Payne also contributed to another Nabokov work, Symphony, a mixture of theatre, music, and spoken word, written with Ella Hickson and Tom Wells,  which ran at Vault Festival this year. Indeed, from Symphony and the event Nabokov ran for its re-launch, with its WikiTheatre, music, performance poetry et al, it is evident that straight theatre is not the only aspect of the company’s work. This year’s Vault Festival also featured one of the company’s ‘arts clubs’, which, as Murphy details, “have a sort of club night feel” and “a multi-disciplinary, quite raw aesthetic”. He describes how an arts event like the club at the Vaults “brings together a whole load of different people. Some people are coming because they want a night out, and then get surprised by the fact there’s some really good theatre, some great comedy, some great performance poets; some people come to see a bit of theatre and end up having a really fun night, getting hammered, and dancing the night away.”

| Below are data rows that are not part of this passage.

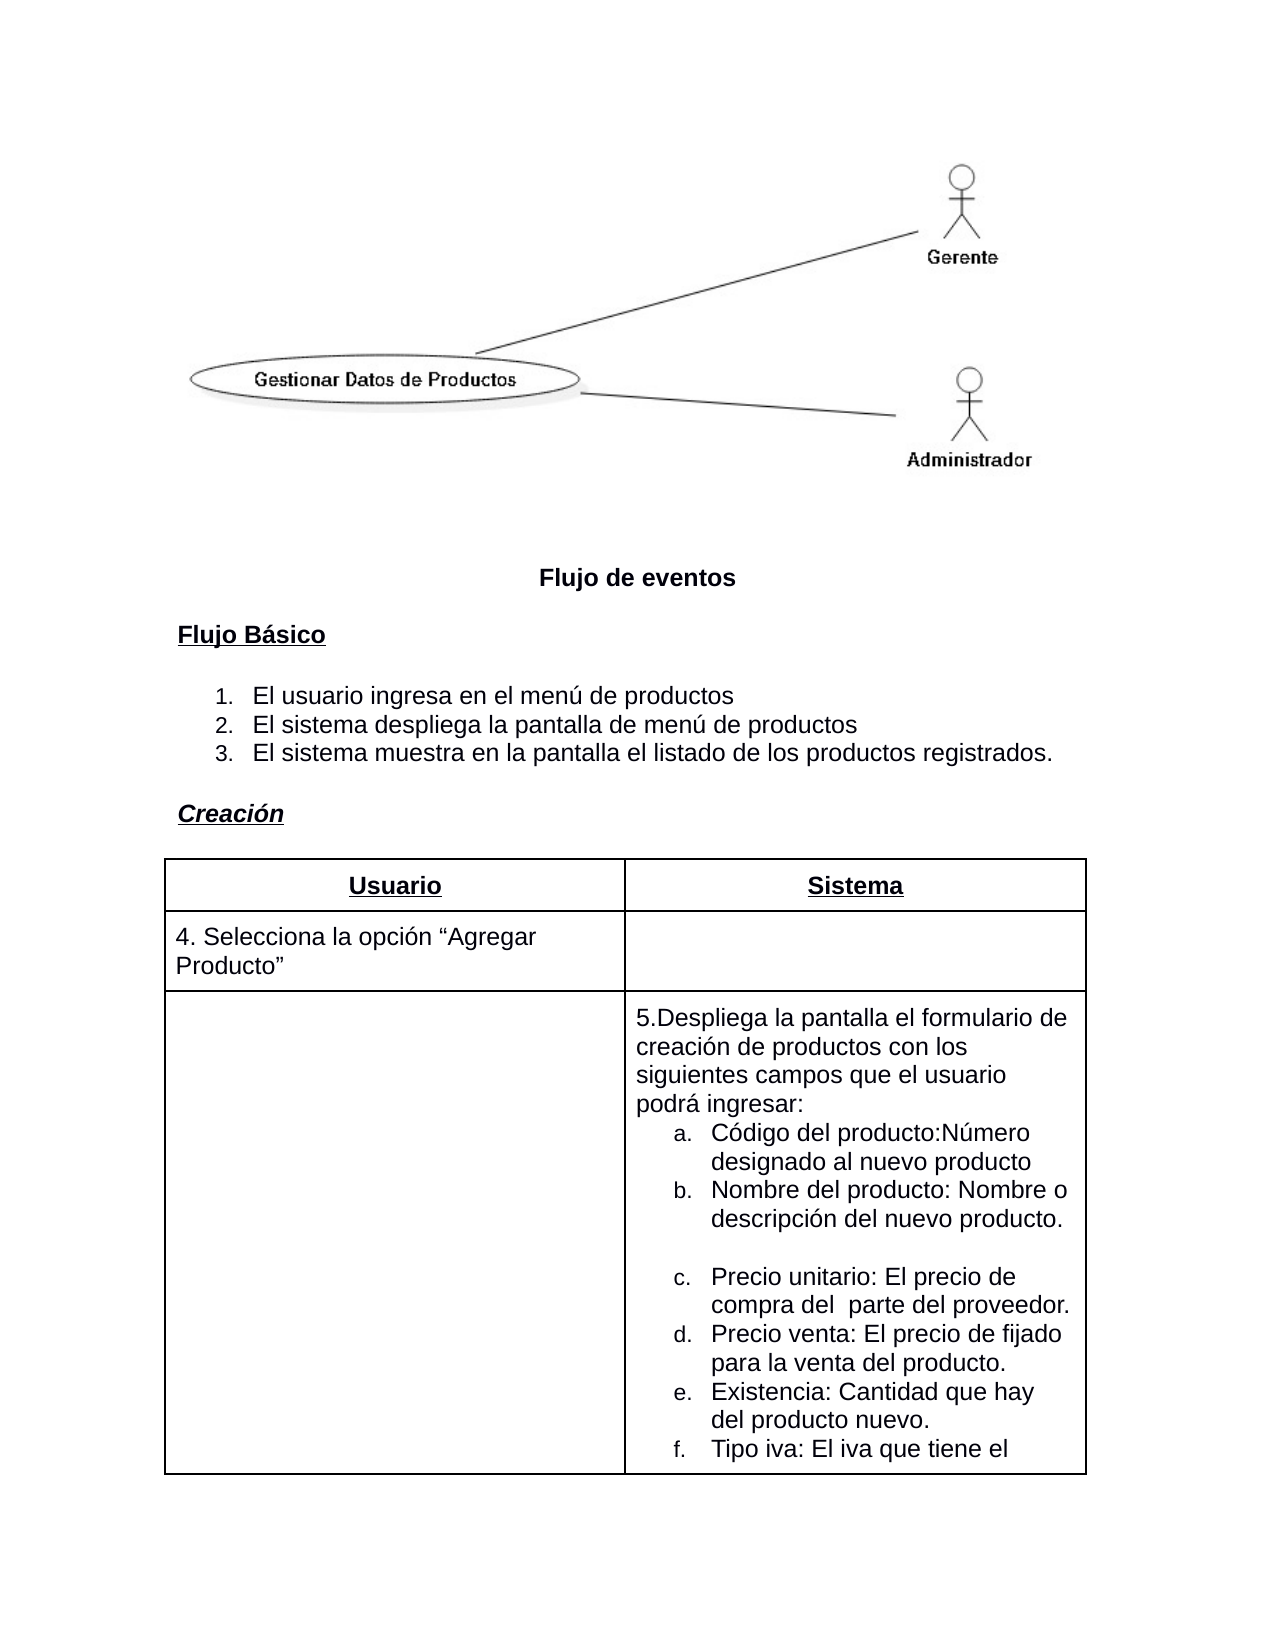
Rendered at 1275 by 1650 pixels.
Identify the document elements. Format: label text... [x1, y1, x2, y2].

table_cell [626, 912, 1085, 990]
table_header Usuario [166, 860, 624, 910]
text Flujo de eventos [177, 563, 1098, 592]
list El sistema despliega la pantalla de menú de productos [215, 708, 1098, 737]
table_cell 4. Selecciona la opción “Agregar Producto” [166, 912, 624, 990]
text Creación [177, 799, 1098, 828]
text Flujo Básico [177, 620, 1098, 649]
table_cell [166, 992, 624, 1473]
list El sistema muestra en la pantalla el listado de los productos registrados. [215, 737, 1098, 767]
table_cell 5.Despliega la pantalla el formulario de creación de productos con los siguientes campos que el usuario podrá ingresar: Código del producto:Número designado al nuevo producto Nombre del producto: Nombre o descripción del nuevo producto. Precio unitario: El precio de compra del parte del proveedor. Precio venta: El precio de fijado para la venta del producto. Existencia: Cantidad que hay del producto nuevo. Tipo iva: El iva que tiene el [626, 992, 1085, 1473]
picture [177, 151, 1098, 534]
list El usuario ingresa en el menú de productos [215, 681, 1098, 708]
table_header Sistema [626, 860, 1085, 910]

To Murphy, the arts clubs express a wider idea about the arts on the whole. “It says that theatre isn’t just about really expensive things in the West End,” he asserts. “It shows that theatre is about young people, it’s for young people, it talks to them in their own aesthetic about their own issues, and can be involved in a night out and be just as fun as going to the cinema, or going to see a live gig.” When I ask him if it is important to involve young people in the arts this way, his response is enthusiastic. “It’s super important! Young artists are the future of theatre, as are young audiences. If you don’t get those young people in, loving theatre now and learning what it can be, then these people are going to grow up into the mainstream middle aged audience. We want to hook them early,” he says, expressing an encouragingly affirmative outlook.

Upon being asked if he has any advice for young directors or theatre-makers, Murphy outlines what he would tell his former self. “The two things I would say to remember: it’s a marathon not a sprint – it’s a long game, you’re going to learn a lot along the way, try and not get impatient – and get the ego out the way as quick as possible. The sooner you can think about the work, think of the audience, and the joy of working collaboratively with all the other artists involved in the theatre, the better.”

His advice seems to have been put into practice in his own role leading Nabokov, and there is plenty in store in the future for the company. While Incognito runs here, another Nabokov show, Blink, is heading to New York in June. In terms of Nabokov’s work, Murphy tells me that it’s hoping to “be a bit more multi-disciplinary” with its touring shows. Whatever the company achieves in the future, it’s clear that Murphy values the audiences that Nabokov’s shows and clubs have already attracted. “I think that young audiences push artists and practitioners to come up with new ideas, all the time,” he says positively. “They want new things, they challenge and inspire. And I think that’s a really great gauntlet to lay down.”